Kansas City, MO — Local Law Enforcement is teaming up with the U.S. Department of Transportation’s National Highway Traffic Safety Administration (NHTSA) Region 7, which includes Arkansas, Iowa, Kansas, Missouri, and Nebraska for the national U Drive. U Text. U Pay. high-visibility enforcement campaign. From April 3-10, 2023, law enforcement officers will work together to enforce texting and distracted driving laws.
According to NHTSA, 32,483 people died in distraction-affected crashes over the ten-year period from 2011 to 2020. In 2020, there were 3,142 deaths linked to driver distraction or 8% of all motor-vehicle crash fatalities. This is a slight increase in fatalities compared to 2019.
Research shows that younger drivers, particularly in the Millennials and Generation Z cohorts, are the most distracted drivers, often using their cell phones to talk, text, and scroll through social media while driving. According to NHTSA research from 2017, young drivers 16 to 24 years old have been observed using handheld electronic devices while driving at higher rates than older drivers since 2007. In 2020, 7% of drivers 15 to 20 years old involved in fatal crashes were reported as distracted.

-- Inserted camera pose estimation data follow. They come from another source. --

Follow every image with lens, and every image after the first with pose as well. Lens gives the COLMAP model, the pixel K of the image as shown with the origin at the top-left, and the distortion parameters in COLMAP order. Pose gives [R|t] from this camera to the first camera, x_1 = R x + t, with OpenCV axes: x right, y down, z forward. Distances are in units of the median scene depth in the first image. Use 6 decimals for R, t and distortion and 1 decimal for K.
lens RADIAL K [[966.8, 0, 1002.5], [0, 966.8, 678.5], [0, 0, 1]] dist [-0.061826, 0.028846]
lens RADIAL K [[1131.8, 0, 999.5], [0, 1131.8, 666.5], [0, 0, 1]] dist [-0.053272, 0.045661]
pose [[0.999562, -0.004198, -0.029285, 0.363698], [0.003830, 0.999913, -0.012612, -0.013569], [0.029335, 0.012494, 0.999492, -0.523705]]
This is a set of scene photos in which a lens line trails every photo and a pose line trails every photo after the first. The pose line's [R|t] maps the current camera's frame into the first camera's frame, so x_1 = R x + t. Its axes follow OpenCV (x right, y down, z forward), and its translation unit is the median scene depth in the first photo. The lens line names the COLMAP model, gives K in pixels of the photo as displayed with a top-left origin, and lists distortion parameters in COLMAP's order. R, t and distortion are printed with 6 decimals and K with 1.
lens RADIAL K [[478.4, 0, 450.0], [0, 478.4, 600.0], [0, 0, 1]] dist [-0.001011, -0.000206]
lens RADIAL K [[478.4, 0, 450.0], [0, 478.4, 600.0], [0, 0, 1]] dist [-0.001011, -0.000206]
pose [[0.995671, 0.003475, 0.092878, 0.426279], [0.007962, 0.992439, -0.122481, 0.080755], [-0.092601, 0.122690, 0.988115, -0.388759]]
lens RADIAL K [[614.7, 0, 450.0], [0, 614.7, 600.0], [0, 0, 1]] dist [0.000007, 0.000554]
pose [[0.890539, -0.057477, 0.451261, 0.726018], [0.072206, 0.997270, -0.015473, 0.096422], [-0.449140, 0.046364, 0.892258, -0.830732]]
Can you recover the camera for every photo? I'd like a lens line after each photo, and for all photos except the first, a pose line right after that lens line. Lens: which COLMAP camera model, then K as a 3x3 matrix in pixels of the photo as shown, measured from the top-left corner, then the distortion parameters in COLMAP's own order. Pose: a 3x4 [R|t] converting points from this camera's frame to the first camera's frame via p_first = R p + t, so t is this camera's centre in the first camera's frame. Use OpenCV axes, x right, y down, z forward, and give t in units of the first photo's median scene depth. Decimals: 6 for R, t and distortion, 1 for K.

“Distracted driving is a leading cause of vehicle crashes on our nation’s roads, and most of this distraction is attributed to texting while driving,” said Regional Administrator Susan DeCourcy. “People know texting and driving is dangerous and often illegal, but they do it anyway, and it puts others at risk. Beginning April 3, drivers will see increased law enforcement efforts across the country and throughout our region. Law enforcement officers will be enforcing state-based texting laws to reduce distracted driving. If you drive and text, you will pay,” she added.
Many drivers are guilty of a “double standard” when it comes to distracted driving. In its 2018 Traffic Safety Culture Index, the AAA Foundation reported that while nearly 96% of drivers believed it was very or extremely dangerous to read a text or email while driving, 4 out of 10 drivers admitted to doing so within the previous 30 days. The actual rates are likely even higher.
Drive Safe Every Trip
Local law enforcement and NHTSA Region 7 urge drivers to put their phones away when they are behind the wheel. If you absolutely need to text, pull over and do not drive while doing so. If you are the driver, follow these steps for a safe driving experience:
- If you are expecting a text message or need to send one, pull over and park your car in a safe location. Once you are safely off the road and parked, it is safe to text.
- Ask your passenger to be your “designated texter.” Allow them access to your phone to respond to calls or messages.
- Enter all device navigation coordinates before putting your car into drive. If you need to alter your trip, ask a passenger to make adjustments or pull over to a safe location and put your car in park first.
- Do not engage in social media scrolling or messaging while driving.
- Cell phone use is habit-forming. Struggling to not text and drive? Activate your phone’s “Do Not Disturb” feature, or put your phone in the trunk, glove box, or back seat of your vehicle until you arrive at your destination.